----- PROVIDED RECORDS
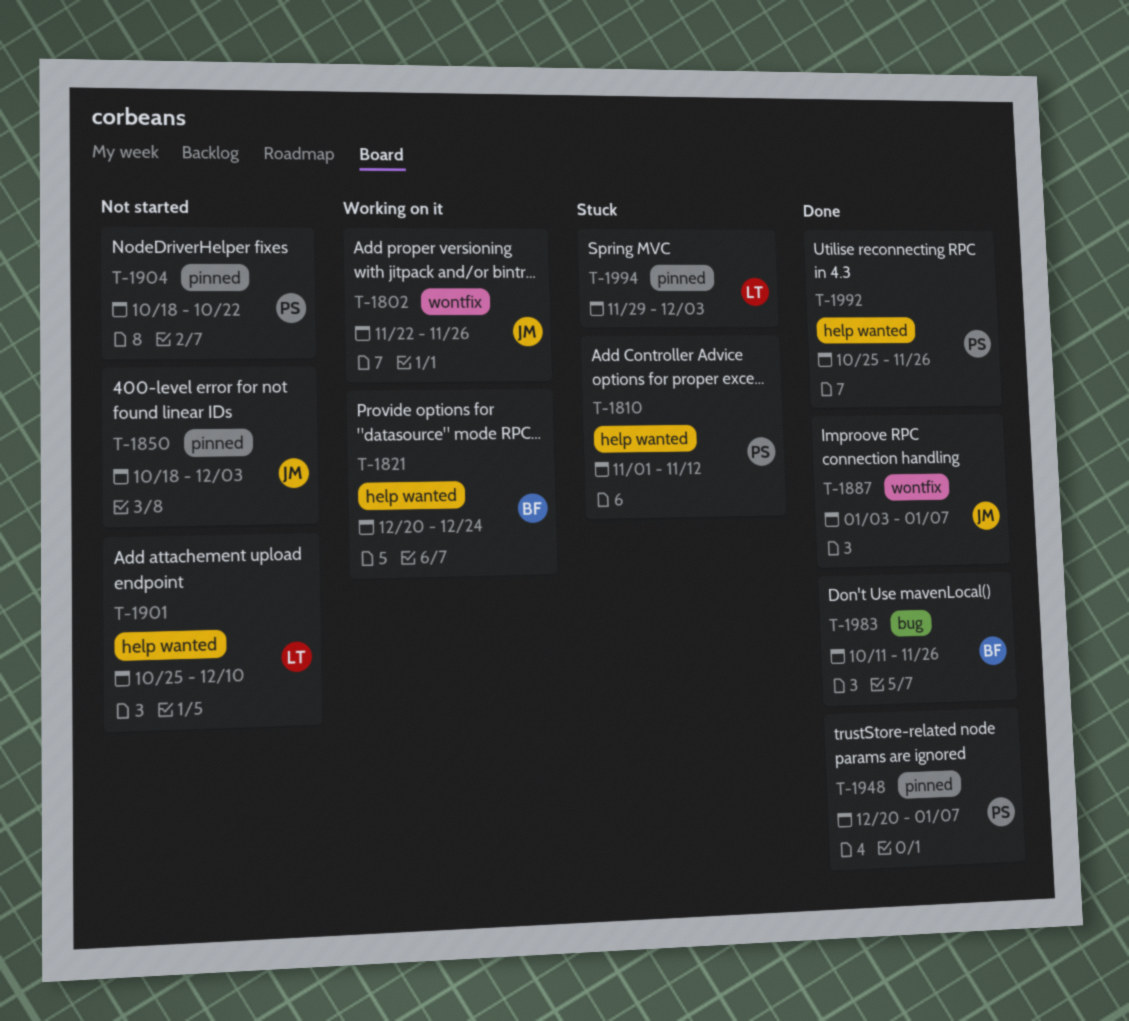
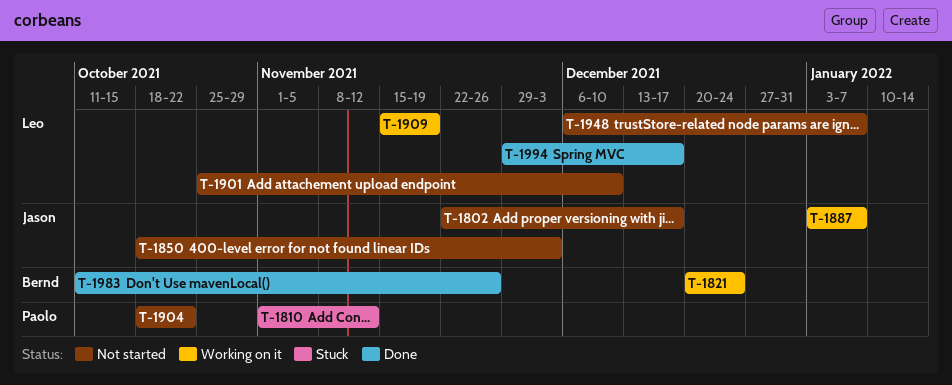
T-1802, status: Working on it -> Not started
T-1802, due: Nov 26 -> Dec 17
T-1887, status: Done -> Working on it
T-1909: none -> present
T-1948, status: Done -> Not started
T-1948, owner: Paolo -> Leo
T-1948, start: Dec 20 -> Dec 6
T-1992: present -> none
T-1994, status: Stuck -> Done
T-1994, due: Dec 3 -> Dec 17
----------
----- PROVIDED RECORDS
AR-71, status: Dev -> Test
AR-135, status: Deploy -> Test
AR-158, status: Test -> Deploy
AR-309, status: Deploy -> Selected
----------
*TASK REQUIREMENTS:* Above is a listing; print exactly its lines from the one with "T-1802, status: Working on it -> Not started" through the one with "T-1994, due: Dec 3 -> Dec 17", and no other lines.

*SOLUTION BELOW:*
T-1802, status: Working on it -> Not started
T-1802, due: Nov 26 -> Dec 17
T-1887, status: Done -> Working on it
T-1909: none -> present
T-1948, status: Done -> Not started
T-1948, owner: Paolo -> Leo
T-1948, start: Dec 20 -> Dec 6
T-1992: present -> none
T-1994, status: Stuck -> Done
T-1994, due: Dec 3 -> Dec 17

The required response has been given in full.